CLARIFICATIONS ON A DISCUSSION OF MY BOOK PART 2
(originally posted 2/21/01)
In Part 1 debunked a review of my book @Slashdot.Org. In parts 2-5 I tackled the discussion generated there by the review. In this last part I focus on the discussion of data hierarchies covered in chapter 7 of my book [the in-vogue re-emergent graph fad].
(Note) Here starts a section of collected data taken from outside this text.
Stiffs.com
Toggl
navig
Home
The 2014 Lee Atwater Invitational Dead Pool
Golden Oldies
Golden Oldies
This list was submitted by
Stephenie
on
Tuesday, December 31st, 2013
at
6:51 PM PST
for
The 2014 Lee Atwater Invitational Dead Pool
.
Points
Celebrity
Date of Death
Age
“Chapter 7 discusses data hierarchies and trees. In a nutshell: there are no trees in SQL. The author is distressed by this. Given that a foreign key is basically a pointer, you can store trees in databases, it might not be pretty and there may not be easy way to read them and it might not be a good thing to do - but if you feel the need then get right in there. Of course I could be totally wrong about this.”Confusing keys with pointers is one of the major errors many practitioners make ]. One intentional core advantage of the RDM is precisely that it prohibits pointers -- both physical and, as in object-orientation, logical. Exposing pointers to users has caused many unnecessary problems and complications, but offered no benefit (Don't Mix Pointers and Relations and Don't Mix Pointers and Relations - Please! in Date's RELATIONAL DATABASE WRITINGS 1994-1997). There is an easy way to demonstrate that relational keys are not, like object IDs (OID), pointers, but values: they represent uniquely identifying names/attributes of rel world entities. Pointers are system-generated internals and have no real world counterpart. The desirability of a data model that produces logical models that are faithful representations of the real world, without adding artifacts of their own. Indeed, as Date points out in Why The Object Model' is Not a Data Model in his above-mentioned book, the fact that "in the object world all the references to objects are by means of their corresponding OIDs explains why -- as is well known -- OO systems typically provide (a) two different equality comparison operators, equal OID vs. equal value and (b) two different assignment operators, assign OID vs. assign value. Note the added complication -- what is the benefit?